(Stored data entries)
======
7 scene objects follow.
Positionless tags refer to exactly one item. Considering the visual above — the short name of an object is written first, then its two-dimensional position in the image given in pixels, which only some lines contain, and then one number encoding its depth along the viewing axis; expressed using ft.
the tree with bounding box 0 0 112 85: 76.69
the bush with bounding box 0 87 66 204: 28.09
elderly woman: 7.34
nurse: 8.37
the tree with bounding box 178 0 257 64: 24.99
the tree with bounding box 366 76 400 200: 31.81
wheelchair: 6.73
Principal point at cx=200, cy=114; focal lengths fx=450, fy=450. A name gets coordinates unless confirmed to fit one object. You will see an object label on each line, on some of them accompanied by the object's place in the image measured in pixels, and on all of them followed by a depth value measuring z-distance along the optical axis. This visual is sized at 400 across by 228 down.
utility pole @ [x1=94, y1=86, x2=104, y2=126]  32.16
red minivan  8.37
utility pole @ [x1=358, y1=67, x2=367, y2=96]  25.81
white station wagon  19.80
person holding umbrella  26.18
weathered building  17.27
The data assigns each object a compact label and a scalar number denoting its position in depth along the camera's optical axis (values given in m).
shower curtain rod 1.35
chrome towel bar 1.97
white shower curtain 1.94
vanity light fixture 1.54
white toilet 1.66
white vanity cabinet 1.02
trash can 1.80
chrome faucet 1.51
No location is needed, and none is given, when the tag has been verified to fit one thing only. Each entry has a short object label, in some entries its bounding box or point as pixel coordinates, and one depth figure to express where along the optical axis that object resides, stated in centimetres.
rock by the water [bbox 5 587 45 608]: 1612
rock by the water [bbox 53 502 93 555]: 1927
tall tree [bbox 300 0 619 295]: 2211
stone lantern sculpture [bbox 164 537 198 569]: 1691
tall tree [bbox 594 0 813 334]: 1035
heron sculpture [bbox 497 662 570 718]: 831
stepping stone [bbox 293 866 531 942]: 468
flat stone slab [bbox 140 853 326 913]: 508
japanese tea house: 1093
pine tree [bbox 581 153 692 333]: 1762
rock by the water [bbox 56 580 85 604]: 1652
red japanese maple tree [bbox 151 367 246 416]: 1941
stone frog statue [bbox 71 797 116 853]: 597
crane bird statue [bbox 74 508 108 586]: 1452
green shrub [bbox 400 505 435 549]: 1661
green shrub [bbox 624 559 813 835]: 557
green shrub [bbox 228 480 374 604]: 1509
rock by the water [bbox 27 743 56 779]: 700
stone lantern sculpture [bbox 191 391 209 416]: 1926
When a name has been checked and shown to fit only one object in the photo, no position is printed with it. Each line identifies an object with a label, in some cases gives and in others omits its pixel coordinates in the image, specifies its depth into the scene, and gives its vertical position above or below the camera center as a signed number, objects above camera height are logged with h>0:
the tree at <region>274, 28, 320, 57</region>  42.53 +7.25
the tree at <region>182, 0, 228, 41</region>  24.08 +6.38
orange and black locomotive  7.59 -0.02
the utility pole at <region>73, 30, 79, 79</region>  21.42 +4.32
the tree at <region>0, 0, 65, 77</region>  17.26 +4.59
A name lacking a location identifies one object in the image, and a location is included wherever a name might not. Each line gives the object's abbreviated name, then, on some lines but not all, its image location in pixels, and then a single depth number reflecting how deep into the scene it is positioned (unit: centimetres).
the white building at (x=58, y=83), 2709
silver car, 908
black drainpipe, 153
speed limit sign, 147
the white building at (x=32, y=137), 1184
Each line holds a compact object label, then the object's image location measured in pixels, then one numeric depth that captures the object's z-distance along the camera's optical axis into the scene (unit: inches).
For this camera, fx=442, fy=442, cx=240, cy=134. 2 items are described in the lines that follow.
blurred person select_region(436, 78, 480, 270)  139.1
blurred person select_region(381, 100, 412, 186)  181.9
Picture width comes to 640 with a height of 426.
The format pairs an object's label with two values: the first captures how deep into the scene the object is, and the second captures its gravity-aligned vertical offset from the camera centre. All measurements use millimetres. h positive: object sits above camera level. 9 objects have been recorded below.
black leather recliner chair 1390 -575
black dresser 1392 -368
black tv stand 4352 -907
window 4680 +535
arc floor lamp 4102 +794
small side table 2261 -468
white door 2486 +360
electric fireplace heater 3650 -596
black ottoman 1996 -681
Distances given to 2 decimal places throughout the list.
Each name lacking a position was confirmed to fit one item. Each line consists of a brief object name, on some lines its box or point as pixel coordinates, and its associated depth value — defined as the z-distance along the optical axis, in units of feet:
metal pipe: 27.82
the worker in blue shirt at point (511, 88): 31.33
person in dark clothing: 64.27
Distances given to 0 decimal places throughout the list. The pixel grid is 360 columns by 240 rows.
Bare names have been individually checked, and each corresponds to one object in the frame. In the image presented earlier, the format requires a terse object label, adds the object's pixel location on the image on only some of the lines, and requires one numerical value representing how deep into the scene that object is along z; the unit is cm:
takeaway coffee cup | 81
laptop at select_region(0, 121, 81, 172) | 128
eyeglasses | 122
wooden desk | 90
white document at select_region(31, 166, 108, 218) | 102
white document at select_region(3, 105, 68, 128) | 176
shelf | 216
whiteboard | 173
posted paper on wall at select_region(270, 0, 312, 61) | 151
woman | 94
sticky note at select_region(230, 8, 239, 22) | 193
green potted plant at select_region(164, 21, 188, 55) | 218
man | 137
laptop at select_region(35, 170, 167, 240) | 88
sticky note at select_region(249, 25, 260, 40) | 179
======
• PROBLEM TO SOLVE
Of the entries above, transcribe exactly those lines that fall between the line containing "green shrub [bbox 228 480 374 604]: 1509" and the line containing "stone lantern sculpture [bbox 191", together with those two lines.

• SOLUTION TO THIS TASK
green shrub [bbox 228 480 374 604]: 1509
rock by the water [bbox 27 743 56 779]: 700
stone lantern sculpture [bbox 191 391 209 416]: 1926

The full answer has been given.